**Aim of the task**:
Only an exact copy of the records, from the line with "Find the woven" through the last line, is wanted.

-.-.-

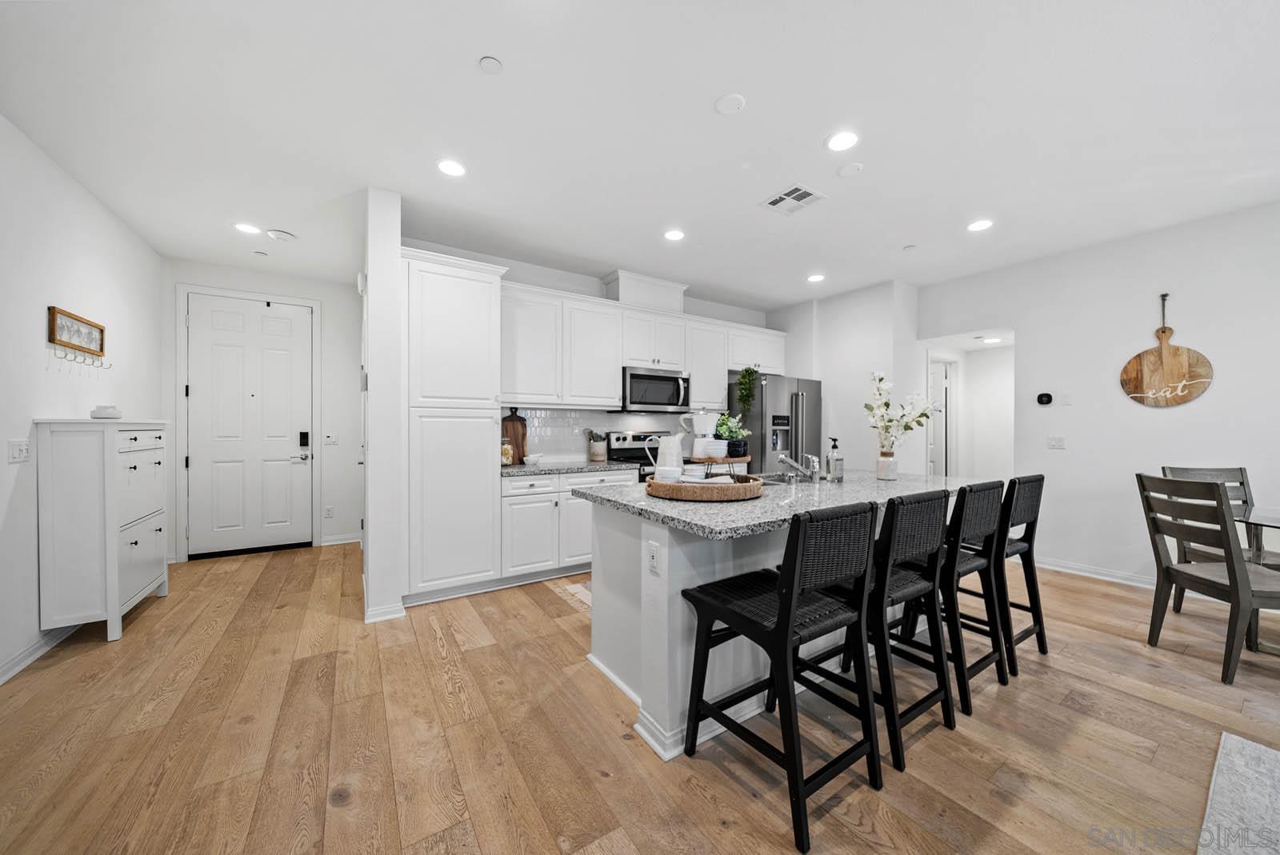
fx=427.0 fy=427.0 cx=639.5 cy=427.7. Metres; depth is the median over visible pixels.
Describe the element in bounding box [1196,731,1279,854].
rug
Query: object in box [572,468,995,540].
island countertop
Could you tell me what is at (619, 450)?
range
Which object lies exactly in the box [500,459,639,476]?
countertop
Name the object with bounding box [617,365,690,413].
microwave
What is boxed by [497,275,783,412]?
upper cabinets
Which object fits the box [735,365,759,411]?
hanging plant
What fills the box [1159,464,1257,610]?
dining chair
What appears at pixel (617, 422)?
tile backsplash
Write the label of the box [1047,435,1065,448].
light switch
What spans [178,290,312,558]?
front door
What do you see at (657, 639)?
kitchen island
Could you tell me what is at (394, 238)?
partition wall
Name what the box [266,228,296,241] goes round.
smoke detector
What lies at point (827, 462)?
soap dispenser
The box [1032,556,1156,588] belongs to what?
baseboard
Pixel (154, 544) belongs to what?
white cabinet
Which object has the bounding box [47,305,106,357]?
wall sign
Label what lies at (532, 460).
bowl
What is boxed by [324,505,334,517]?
wall outlet
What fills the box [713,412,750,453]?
potted plant
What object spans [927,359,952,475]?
hallway door
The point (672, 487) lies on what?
woven tray
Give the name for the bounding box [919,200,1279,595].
right wall
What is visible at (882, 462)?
vase
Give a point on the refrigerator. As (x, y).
(775, 387)
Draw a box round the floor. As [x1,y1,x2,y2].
[0,536,1279,854]
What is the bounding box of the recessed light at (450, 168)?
[436,158,467,176]
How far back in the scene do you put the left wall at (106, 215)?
2.41 m
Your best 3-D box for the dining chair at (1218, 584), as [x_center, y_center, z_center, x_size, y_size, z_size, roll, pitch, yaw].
[3.125,0.758,2.255,0.542,0.991,0.467,0,0,6]
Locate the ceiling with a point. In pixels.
(479, 48)
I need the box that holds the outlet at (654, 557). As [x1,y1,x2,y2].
[647,540,660,574]
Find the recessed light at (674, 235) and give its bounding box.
[663,228,685,241]
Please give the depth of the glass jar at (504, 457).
3.57 m
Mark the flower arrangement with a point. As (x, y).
(905, 425)
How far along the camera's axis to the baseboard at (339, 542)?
4.53 m
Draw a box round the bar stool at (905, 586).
[836,488,955,773]
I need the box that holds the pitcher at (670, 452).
[648,432,684,482]
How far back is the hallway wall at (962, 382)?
5.17 m
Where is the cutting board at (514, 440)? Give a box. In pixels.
[500,407,527,463]
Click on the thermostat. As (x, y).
(1048, 400)
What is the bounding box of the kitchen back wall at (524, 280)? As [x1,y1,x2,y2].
[396,240,769,464]
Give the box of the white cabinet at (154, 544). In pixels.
[36,417,171,642]
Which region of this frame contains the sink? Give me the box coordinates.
[754,472,809,485]
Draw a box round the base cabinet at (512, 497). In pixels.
[501,468,637,581]
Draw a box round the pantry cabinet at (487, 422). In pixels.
[400,248,506,603]
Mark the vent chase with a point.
(634, 293)
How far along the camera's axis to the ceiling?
2.15 m
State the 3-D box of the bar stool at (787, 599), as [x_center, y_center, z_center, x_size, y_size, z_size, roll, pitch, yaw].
[0.498,0.755,1.565,0.469,0.995,0.520,0,0,-33]
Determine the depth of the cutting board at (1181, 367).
3.26 m
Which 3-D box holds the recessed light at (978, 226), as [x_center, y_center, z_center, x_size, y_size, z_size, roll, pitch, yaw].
[2.573,-1.533,3.235,0.175,0.007,0.176,0,0,-33]
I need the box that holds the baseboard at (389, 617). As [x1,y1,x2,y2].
[364,600,405,622]
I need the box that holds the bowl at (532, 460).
[523,453,543,464]
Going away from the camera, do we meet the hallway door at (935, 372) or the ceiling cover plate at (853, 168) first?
the ceiling cover plate at (853, 168)
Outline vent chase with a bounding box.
[600,270,687,311]
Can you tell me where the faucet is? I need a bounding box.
[776,452,821,482]
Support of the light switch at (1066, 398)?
attached to the right wall at (1068, 452)
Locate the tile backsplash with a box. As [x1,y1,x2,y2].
[503,406,684,459]
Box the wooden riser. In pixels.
[688,453,751,479]
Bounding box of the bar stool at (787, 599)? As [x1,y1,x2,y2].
[679,499,881,850]
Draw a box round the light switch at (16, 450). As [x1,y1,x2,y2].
[8,440,29,463]
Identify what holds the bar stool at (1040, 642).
on the floor
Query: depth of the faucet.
2.59 m
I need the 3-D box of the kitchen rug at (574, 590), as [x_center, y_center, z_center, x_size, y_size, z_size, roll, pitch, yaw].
[0.071,1.238,3.373,1.320,0.009,0.667,0,0,-33]
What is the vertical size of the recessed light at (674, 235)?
0.007 m
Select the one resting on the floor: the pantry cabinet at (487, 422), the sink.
the pantry cabinet at (487, 422)
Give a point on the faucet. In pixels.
(785, 457)
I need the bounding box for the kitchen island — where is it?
[577,482,974,762]
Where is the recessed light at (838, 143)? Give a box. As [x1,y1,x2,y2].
[824,130,859,151]
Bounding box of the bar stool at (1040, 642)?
[995,475,1047,670]
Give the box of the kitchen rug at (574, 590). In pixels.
[554,580,591,607]
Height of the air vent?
0.011 m
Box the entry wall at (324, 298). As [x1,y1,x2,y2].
[164,264,346,562]
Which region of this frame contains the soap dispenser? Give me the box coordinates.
[824,438,844,481]
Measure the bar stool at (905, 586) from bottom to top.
0.987 m
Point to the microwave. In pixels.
(634, 378)
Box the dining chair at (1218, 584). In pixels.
[1136,472,1279,684]
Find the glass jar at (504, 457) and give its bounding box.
[500,439,514,466]
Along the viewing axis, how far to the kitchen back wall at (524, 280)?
4.21 m
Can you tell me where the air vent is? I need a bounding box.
[760,183,827,214]
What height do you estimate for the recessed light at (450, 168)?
0.007 m
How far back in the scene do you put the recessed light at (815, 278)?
4.36 m
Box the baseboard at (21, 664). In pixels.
[0,624,81,684]
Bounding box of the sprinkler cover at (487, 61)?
[478,56,503,73]
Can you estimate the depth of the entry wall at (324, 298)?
4.53 m
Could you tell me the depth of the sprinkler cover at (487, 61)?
1.81 m
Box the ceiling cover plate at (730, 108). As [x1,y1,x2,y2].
[714,92,746,114]
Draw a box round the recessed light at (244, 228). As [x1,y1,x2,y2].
[233,221,261,234]
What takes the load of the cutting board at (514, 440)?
on the countertop at (519, 467)
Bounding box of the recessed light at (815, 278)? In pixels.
[806,272,824,282]
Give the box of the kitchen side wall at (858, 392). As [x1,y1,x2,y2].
[768,280,919,474]
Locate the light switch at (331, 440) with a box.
[323,432,338,444]
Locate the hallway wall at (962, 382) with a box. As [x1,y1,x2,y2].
[922,332,1012,480]
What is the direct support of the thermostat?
attached to the right wall at (1068, 452)
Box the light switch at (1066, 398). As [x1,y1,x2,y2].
[1060,392,1072,405]
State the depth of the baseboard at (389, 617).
2.74 m
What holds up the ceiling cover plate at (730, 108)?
attached to the ceiling
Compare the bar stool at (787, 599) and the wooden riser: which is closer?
the bar stool at (787, 599)
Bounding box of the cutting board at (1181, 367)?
[1120,292,1214,407]
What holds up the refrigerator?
on the floor
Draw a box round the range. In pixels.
[608,429,681,480]
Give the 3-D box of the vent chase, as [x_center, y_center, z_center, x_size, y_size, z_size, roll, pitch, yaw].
[0.042,-1.377,4.527,0.811,0.314,0.359,0,0,-33]
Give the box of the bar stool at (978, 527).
[938,480,1011,713]
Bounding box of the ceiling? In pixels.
[0,0,1279,310]
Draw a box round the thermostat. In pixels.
[1036,392,1052,405]
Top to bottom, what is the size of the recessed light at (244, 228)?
0.007 m
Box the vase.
[876,448,897,480]
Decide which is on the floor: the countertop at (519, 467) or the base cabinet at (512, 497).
the base cabinet at (512, 497)
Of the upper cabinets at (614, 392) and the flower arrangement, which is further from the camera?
the upper cabinets at (614, 392)
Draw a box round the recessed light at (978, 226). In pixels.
[966,219,993,231]
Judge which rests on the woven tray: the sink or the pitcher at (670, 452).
the pitcher at (670, 452)
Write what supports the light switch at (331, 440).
attached to the entry wall at (324, 298)
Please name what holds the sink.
in the island countertop at (935, 485)
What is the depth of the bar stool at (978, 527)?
2.03 m
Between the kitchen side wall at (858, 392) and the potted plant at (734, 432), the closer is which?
the potted plant at (734, 432)
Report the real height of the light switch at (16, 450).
0.116 m
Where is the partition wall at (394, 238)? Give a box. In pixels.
[361,186,403,622]
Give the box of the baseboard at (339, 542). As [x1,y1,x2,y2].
[319,532,362,545]
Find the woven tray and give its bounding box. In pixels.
[645,472,763,501]
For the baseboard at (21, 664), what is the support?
attached to the left wall at (106, 215)
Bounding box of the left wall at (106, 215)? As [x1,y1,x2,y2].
[0,116,164,688]
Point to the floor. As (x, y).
(530, 610)
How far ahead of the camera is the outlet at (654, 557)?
1.69 m
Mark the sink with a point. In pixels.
(775, 479)
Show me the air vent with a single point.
(775, 203)
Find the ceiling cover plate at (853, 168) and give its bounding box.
[836,161,863,176]
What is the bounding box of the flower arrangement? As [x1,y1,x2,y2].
[864,368,938,457]
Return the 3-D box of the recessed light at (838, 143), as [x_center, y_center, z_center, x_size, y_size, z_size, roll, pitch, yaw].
[1.082,-1.529,2.283,0.176,0.007,0.178,0,0,-33]
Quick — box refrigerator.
[724,372,821,474]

-.-.-

**Answer to this exercise**:
Find the woven tray and give its bounding box. In pixels.
[645,472,763,501]
For the baseboard at (21, 664), what is the support?
attached to the left wall at (106, 215)
Bounding box of the left wall at (106, 215)? As [x1,y1,x2,y2].
[0,116,164,688]
Point to the floor. As (x, y).
(530, 610)
How far ahead of the camera is the outlet at (654, 557)?
1.69 m
Mark the sink with a point. In pixels.
(775, 479)
Show me the air vent with a single point.
(775, 203)
Find the ceiling cover plate at (853, 168) and give its bounding box.
[836,161,863,176]
What is the bounding box of the flower arrangement? As [x1,y1,x2,y2].
[864,368,938,457]
Return the 3-D box of the recessed light at (838, 143), as [x_center, y_center, z_center, x_size, y_size, z_size, roll, pitch, yaw].
[1.082,-1.529,2.283,0.176,0.007,0.178,0,0,-33]
Quick — box refrigerator.
[724,372,821,474]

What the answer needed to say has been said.